Tyler James Butts , Robert A Johnson, Michael Weber, Grace Marie Wilkinson 

   Food web structure may mediate the resistance and resilience of ecosystems to increasingly frequent and intense disturbances driven by climate change. In aquatic ecosystems, greater food web complexity is theorized to generate more pathways for nutrients and energy to flow as well as strengthen top-down control. As such, we predicted greater food web complexity would increase the resistance (longer response time) and resilience (shorter recovery time) of aquatic primary production to pulse disturbances and reduce the chance of a critical transition (passing a threshold). To test this prediction, we experimentally simulated two storm-induced pulse disturbances by adding N and P (~3% and ~5% increase in ambient concentrations) to three ponds with food webs of low, intermediate, and high complexity and compared to three reference ponds with matching food web structures.
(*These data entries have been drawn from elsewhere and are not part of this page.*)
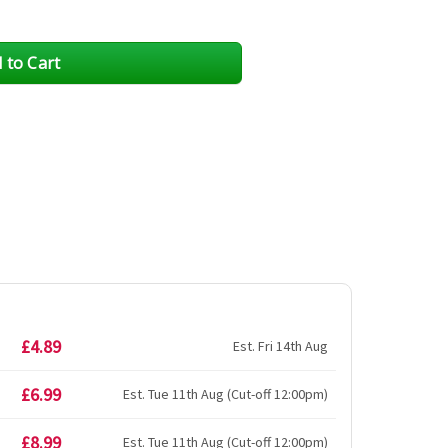
£4.89
Est. Fri 14th Aug
£6.99
Est. Tue 11th Aug (Cut-off 12:00pm)
£8.99
Est. Tue 11th Aug (Cut-off 12:00pm)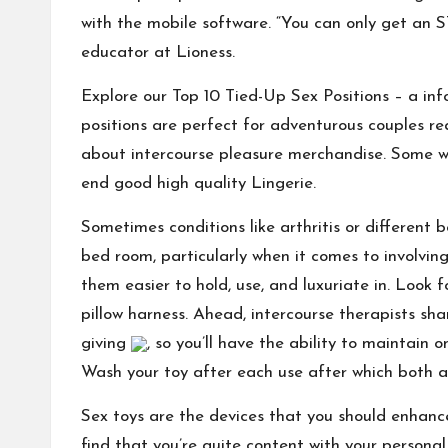
with the mobile software. “You can only get an S
educator at Lioness.
Explore our Top 10 Tied-Up Sex Positions – a info
positions are perfect for adventurous couples re
about intercourse pleasure merchandise. Some 
end good high quality Lingerie.
Sometimes conditions like arthritis or different 
bed room, particularly when it comes to involvi
them easier to hold, use, and luxuriate in. Look 
pillow harness. Ahead, intercourse therapists shar
giving
, so you’ll have the ability to maintain
Wash your toy after each use after which both air
Sex toys are the devices that you should enhance
find that you’re quite content with your personal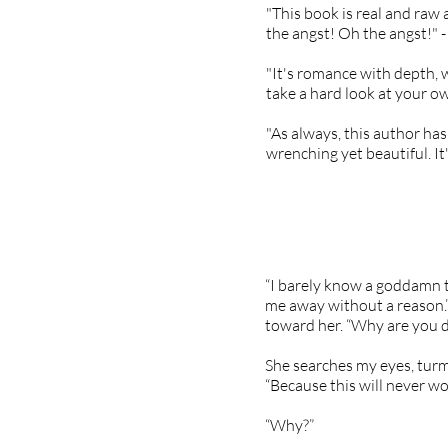
"This book is real and raw 
the angst! Oh the angst!"
"It's romance with depth, 
take a hard look at your ow
"As always, this author has
wrenching yet beautiful. It
“I barely know a goddamn th
me away without a reason.” 
toward her. “Why are you d
She searches my eyes, turmo
“Because this will never wo
“Why?”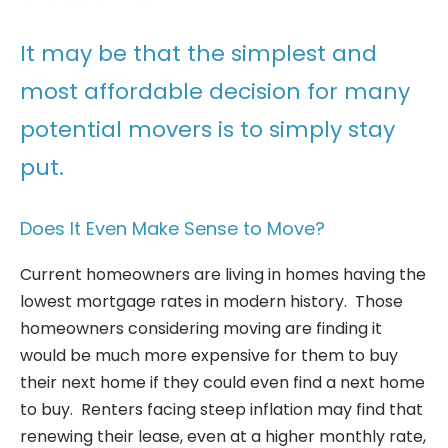
It may be that the simplest and
most affordable decision for many
potential movers is to simply stay
put.
Does It Even Make Sense to Move?
Current homeowners are living in homes having the
lowest mortgage rates in modern history. Those
homeowners considering moving are finding it
would be much more expensive for them to buy
their next home if they could even find a next home
to buy. Renters facing steep inflation may find that
renewing their lease, even at a higher monthly rate,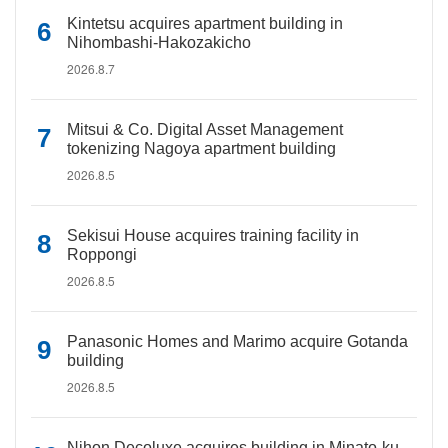
Kintetsu acquires apartment building in
Nihombashi-Hakozakicho
2026.8.7
Mitsui & Co. Digital Asset Management
tokenizing Nagoya apartment building
2026.8.5
Sekisui House acquires training facility in
Roppongi
2026.8.5
Panasonic Homes and Marimo acquire Gotanda
building
2026.8.5
Nihon Decoluxe acquires building in Minato-ku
We evaluated the primary production response time (resistance) and recovery time (resilience) following each nutrient pulse using a response detection algorithm and evaluated evidence of a critical transition with online dynamic linear modeling (resilience). Chlorophyll-a concentrations never exceeded the response threshold in the high complexity pond following either nutrient pulse whereas the threshold was exceeded after 18 days in the intermediate and 24 days in the low complexity ponds following the first pulse. There was evidence of a critical transition in the low complexity pond following the first pulse. After the second nutrient pulse, chlorophyll-a exceeded the response threshold again in both the low and intermediate ponds, but the response was 12 days faster in the low complexity pond compared to the intermediate complexity pond. Recovery time increased by 14 days after the second pulse in the low complexity pond and was on track for a faster recovery time in the intermediate pond before the end of the experiment. These results support our prediction that greater food web complexity confers greater resistance and resilience of phytoplankton to repeated pulses of nutrient loading. This experiment provides empirical support that biodiversity and food web structure can help buffer aquatic ecosystems to increasing and intensifying disturbances.